Debatir sobre la separación entre la Iglesia y el Estado, sin palabrotas dirigidas a la galería, sería basar la discusión en ideas y conceptos que son por completo ajenos a un libelo intencionadamente insultante y zafio. Sería argumentar desde la educación y el razonamiento, todo lo contrario a la visceralidad más ramplona con que se desahoga el señor Herrera. Y lo confieso: para eso, Carlos, no tengo lo que hay que tener.
Post scriptum:
Es coincidencia que, tras escribir lo anterior, apareciera en prensa la reseña de Los cornetas del Apocalipsis, libro en el que el periodista José María Izquierdo analiza el lenguaje utilizado por diez columnistas que se definen como liberales: Federico Jiménez Losantos, César Vidal, Pío Mora, Alfonso Ussía, Isabel San Sebastián, Carlos Dávila, Fernando Sánchez Dragó, Antonio Burgos, Hermann Tertsch y Juan Manuel de Prada.
Si tal grupo se caracteriza porque ”recurren al insulto, a la zafiedad, a la humillación de las personas” (…) “para ellos no hay homosexuales sino maricas sebosos” (…) y su lenguaje es una “mezcla de fascismo y barra de bar (…) de extrema derecha pasado por el churro y el tocino” (según el autor del libro), entonces habría que añadir a la lista a nuestro histriónico representante andaluz, Carlos Herrera.
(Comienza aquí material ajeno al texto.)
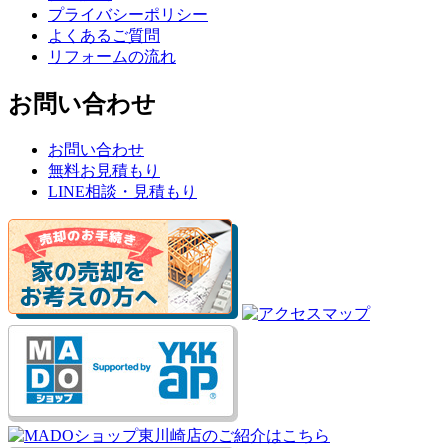
プライバシーポリシー
よくあるご質問
リフォームの流れ
お問い合わせ
お問い合わせ
無料お見積もり
LINE相談・見積もり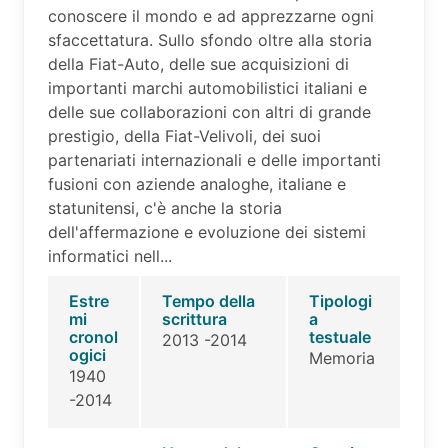
conoscere il mondo e ad apprezzarne ogni
sfaccettatura. Sullo sfondo oltre alla storia
della Fiat-Auto, delle sue acquisizioni di
importanti marchi automobilistici italiani e
delle sue collaborazioni con altri di grande
prestigio, della Fiat-Velivoli, dei suoi
partenariati internazionali e delle importanti
fusioni con aziende analoghe, italiane e
statunitensi, c'è anche la storia
dell'affermazione e evoluzione dei sistemi
informatici nell...
Estre
Tempo della
Tipologi
mi
scrittura
a
cronol
testuale
2013 -2014
ogici
Memoria
1940
-2014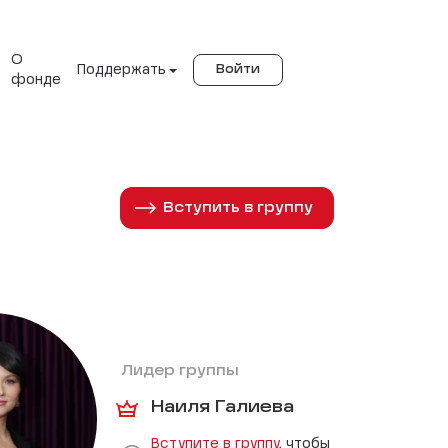
О
Поддержать
Войти
фонде
Вступить в группу
Лидер группы
Наиля Галиева
Вступите в группу
, чтобы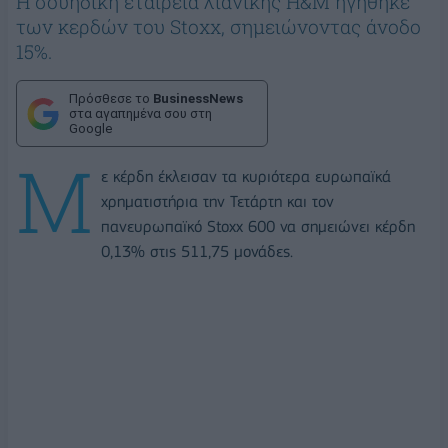
Η σουηδική εταιρεία λιανικής H&M ηγήθηκε
των κερδών του Stoxx, σημειώνοντας άνοδο
15%.
Πρόσθεσε το
BusinessNews
στα αγαπημένα σου στη
Google
Μ
ε κέρδη έκλεισαν τα κυριότερα ευρωπαϊκά
χρηματιστήρια την Τετάρτη και τον
πανευρωπαϊκό Stoxx 600 να σημειώνει κέρδη
0,13% στις 511,75 μονάδες.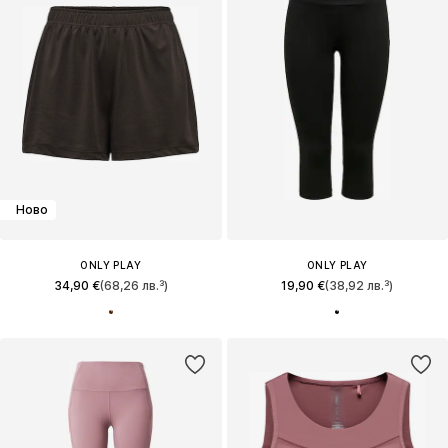
Ново
ONLY PLAY
ONLY PLAY
34,90 €
(68,26 лв.³)
19,90 €
(38,92 лв.³)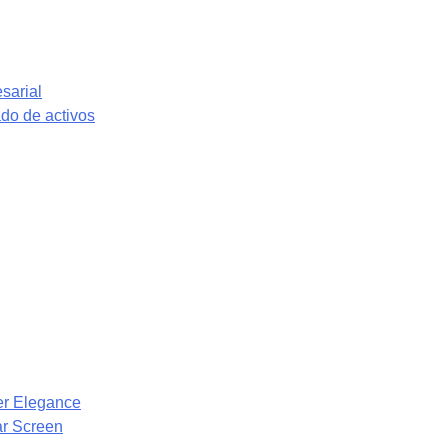
sarial
do de activos
eer Elegance
ar Screen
Son poquitos pero vociferan con estruendo y el peligro que representan no son las palabras que escupen, que a ellos califica, sino esos fanáticos a los que animan para hacer imposible la convivencia y la tolerancia entre los ciudadanos. Demuestran así que son demócratas de boquilla y el patriotismo que anarbolan esconde simplemente sus sagrados privilegios.